The biggest climbdown was in relation to an extension of the congestion charge to match the expanded Ultra Low Emission Zone (ULEZ), scheduled to kick in next October. While many commentators are not against the concept of some sort of road pricing system that is fair, equitable and actually does something for motorists (as well as the environment and other road users), a flat fee of £15 a day geared to raise revenue risked causing real hardship.
Excluding the planned ULEZ expansion, some 300,000 Greater London residents who drive to work would have faced additional bills of around £2,800 each a year, costing them more than £800 million per annum. Of these, some 167,000 Londoners who experience the highest levels of deprivation would have been hit with a regressive £460 million. A further 111,000 motorists who drive into Greater London from outside the capital would have had to potentially stump up £300 million between them. At a time when the pandemic is causing household incomes to fall, the effect could have meant that in total, as many as 20,000 households would have had to give up their cars.
One would like to think that – just possibly – sensible civil servants in DfT and Treasury (of which there are still many) were allowed to give advice about how these ideas might actually have played out for what politicians call “hard-working families.” They, along with TfL and City Hall, should be credited with saving ordinary people from the worst excesses of such poorly thought-through policies.

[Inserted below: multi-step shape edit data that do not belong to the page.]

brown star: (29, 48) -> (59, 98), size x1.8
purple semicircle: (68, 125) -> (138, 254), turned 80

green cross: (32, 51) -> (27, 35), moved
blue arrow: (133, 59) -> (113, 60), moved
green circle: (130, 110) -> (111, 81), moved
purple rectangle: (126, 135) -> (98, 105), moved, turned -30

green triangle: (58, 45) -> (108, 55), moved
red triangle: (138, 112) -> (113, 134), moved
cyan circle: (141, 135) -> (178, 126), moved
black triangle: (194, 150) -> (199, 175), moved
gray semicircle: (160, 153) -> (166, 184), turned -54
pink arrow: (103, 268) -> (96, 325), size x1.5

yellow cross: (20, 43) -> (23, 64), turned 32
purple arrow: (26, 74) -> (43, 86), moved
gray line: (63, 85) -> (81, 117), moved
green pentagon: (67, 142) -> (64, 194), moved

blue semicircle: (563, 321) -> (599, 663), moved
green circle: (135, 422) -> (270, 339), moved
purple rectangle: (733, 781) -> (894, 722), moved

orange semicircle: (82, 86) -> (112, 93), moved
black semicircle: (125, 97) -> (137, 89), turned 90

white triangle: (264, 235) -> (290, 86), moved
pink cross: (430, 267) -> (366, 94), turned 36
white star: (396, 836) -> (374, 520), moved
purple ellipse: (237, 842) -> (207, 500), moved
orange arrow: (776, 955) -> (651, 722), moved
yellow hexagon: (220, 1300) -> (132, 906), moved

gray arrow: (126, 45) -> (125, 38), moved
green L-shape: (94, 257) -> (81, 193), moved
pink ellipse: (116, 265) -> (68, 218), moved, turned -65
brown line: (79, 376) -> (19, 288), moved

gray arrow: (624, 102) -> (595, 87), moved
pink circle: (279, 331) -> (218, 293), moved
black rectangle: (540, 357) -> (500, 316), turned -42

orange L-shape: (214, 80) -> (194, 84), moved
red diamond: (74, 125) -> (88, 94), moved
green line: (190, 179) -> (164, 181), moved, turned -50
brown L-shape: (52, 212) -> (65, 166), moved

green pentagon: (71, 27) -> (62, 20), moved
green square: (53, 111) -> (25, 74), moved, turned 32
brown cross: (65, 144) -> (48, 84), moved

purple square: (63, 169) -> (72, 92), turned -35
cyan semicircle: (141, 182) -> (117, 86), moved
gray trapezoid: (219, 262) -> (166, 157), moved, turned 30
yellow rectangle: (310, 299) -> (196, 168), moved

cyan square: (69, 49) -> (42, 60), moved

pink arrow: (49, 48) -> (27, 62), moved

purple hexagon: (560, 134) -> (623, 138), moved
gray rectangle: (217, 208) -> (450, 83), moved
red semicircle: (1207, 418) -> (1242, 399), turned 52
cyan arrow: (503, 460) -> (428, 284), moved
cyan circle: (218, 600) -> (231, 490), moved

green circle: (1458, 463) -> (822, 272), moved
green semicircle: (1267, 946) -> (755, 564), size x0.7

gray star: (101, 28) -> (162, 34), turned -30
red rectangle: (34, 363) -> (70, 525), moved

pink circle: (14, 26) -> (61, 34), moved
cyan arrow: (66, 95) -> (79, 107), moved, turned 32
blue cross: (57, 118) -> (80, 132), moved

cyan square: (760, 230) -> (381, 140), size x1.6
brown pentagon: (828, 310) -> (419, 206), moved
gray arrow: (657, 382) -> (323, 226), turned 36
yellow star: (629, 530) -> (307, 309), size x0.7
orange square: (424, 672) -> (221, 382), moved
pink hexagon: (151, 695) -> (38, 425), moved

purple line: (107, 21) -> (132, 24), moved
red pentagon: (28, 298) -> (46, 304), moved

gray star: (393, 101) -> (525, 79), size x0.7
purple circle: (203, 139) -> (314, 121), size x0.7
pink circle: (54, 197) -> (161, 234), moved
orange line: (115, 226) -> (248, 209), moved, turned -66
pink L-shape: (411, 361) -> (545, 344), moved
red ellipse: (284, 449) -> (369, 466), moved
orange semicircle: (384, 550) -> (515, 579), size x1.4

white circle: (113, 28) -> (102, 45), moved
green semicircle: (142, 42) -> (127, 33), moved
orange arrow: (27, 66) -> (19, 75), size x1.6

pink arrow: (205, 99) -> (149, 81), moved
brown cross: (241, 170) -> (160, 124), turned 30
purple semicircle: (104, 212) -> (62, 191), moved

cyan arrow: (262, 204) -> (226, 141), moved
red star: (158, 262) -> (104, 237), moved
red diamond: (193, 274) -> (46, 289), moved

Sadly, the same cannot be said for a bad-tempered piece about the deal transport secretary Grant Shapps penned for the Evening Standard. He suggested that the good people of Exeter and Barnsley “fund benefits to Londoners.” This is financially and economically illiterate. In the last financial year, Londoners contributed just over £39 billion more in taxes than was spent in the capital. Or, to put is another way, more than double the £350 million a week that was plastered on the side of another Halloween style trick – the Brexit battle bus.